A 9 V battery is connected in series with a 100 Ω resistor and 12µF capacitor. The capacitor is initially uncharged. What is the capacitive time constant of the circuit? How much charge q(t) is in the capacitor after two time constants?. What is the limiting value of the charge on the capacitor? When the battery is disconnected and the capacitor is discharged, what is the current i(t) in the circuit after two time constants? What is the limiting value of the current? Draw the curves q(t) and i(t) as functions of time and label them appropriately.
The time constant is RC and that the initial capacitor charge is q(0) = CV. That is basic stuff.
Show us what you know, look up and learn the equations, and don't expect us to do all the work here. You will learn the subject better that way.
To find the capacitive time constant of the circuit, you need to know the resistance and capacitance values. In this case, the resistance is 100 Ω and the capacitance is 12µF. The capacitive time constant (τ) can be calculated using the formula τ = RC, where R is the resistance and C is the capacitance.

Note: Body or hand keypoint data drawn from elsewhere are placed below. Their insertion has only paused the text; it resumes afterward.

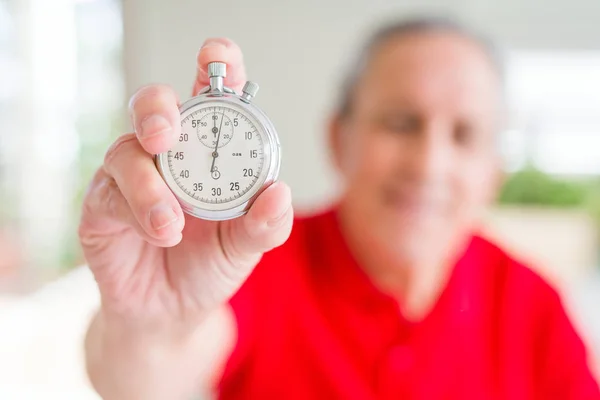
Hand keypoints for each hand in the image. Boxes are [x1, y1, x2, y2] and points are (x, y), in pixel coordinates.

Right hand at [79, 37, 292, 331]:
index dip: (216, 67)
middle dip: (159, 108)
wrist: (174, 311)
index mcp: (208, 150)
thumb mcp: (247, 245)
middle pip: (155, 105)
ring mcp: (131, 176)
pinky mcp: (103, 206)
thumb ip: (266, 223)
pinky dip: (138, 212)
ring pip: (127, 150)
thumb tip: (280, 192)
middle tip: (167, 132)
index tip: (215, 57)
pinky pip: (110, 194)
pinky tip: (162, 234)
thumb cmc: (211, 264)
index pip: (211, 95)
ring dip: (149, 184)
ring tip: (173, 224)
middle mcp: (168, 154)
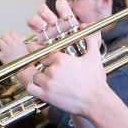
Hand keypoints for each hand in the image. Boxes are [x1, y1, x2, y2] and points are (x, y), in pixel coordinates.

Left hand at [0, 32, 27, 64]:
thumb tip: (13, 40)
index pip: (12, 33)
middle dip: (2, 38)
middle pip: (4, 35)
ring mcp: (6, 50)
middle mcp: (12, 45)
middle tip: (3, 42)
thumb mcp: (24, 48)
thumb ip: (19, 42)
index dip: (10, 35)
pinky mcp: (2, 57)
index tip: (9, 39)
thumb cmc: (25, 60)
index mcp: (19, 42)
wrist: (25, 69)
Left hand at [25, 0, 107, 117]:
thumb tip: (85, 26)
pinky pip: (31, 88)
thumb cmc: (95, 80)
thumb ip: (89, 39)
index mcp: (61, 58)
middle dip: (43, 64)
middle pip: (39, 63)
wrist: (96, 101)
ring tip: (48, 79)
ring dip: (39, 77)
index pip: (42, 50)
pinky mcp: (46, 96)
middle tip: (48, 67)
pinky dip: (33, 87)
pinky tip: (40, 87)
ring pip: (35, 76)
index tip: (36, 49)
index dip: (39, 49)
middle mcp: (52, 70)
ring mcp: (48, 84)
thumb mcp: (94, 56)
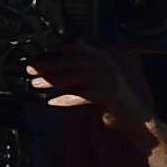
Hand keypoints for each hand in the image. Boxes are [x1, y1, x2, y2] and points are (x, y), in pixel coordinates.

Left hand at [24, 45, 151, 134]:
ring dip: (53, 81)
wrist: (135, 119)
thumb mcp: (93, 81)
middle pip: (74, 61)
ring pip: (77, 76)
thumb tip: (47, 69)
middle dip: (49, 65)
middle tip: (31, 70)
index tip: (38, 52)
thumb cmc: (111, 100)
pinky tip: (53, 102)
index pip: (78, 47)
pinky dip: (66, 99)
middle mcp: (107, 66)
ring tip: (36, 85)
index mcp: (103, 59)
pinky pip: (82, 96)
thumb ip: (76, 73)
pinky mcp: (109, 96)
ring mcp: (109, 80)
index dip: (57, 47)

Using the given values, the capacitive time constant can be calculated as follows:
τ = (100 Ω) * (12µF)
= 1.2 ms
To calculate the charge on the capacitor after two time constants, you need to use the formula q(t) = Q (1 - e^(-t/τ)), where t is the time and Q is the maximum charge that the capacitor can hold. Since the capacitor is initially uncharged, Q can be determined using the formula Q = CV, where C is the capacitance and V is the voltage across the capacitor. In this case, V is the battery voltage, which is 9V.
So, Q = (12µF) * (9V)
= 108µC
Using the formula q(t) = Q (1 - e^(-t/τ)), you can substitute the values to find the charge on the capacitor after two time constants:
q(2τ) = (108µC) (1 - e^(-(2τ)/τ))
= (108µC) (1 - e^-2)
≈ 98.33µC
The limiting value of the charge on the capacitor is the maximum charge it can hold, which is Q. So, the limiting value of the charge is 108µC.
To find the current (i(t)) in the circuit after two time constants when the battery is disconnected and the capacitor is discharged, you can use the formula i(t) = (V / R) * e^-(t/τ), where V is the battery voltage and R is the resistance.
Substituting the values, you get:
i(2τ) = (9V / 100 Ω) * e^(-(2τ)/τ)
= (9V / 100 Ω) * e^-2
≈ 0.590 mA
The limiting value of the current is zero since the capacitor is fully discharged when the battery is disconnected.
To draw the curves q(t) and i(t) as functions of time, you can plot them on a graph. The x-axis represents time (t), and the y-axis represents charge (q) or current (i). Label the curves appropriately, and make sure to include proper units.
The q(t) curve will start at zero and gradually increase towards the limiting value of 108µC. The i(t) curve will start at a maximum value and decay exponentially towards zero. Both curves will have a time constant of 1.2 ms, which represents the rate at which they change.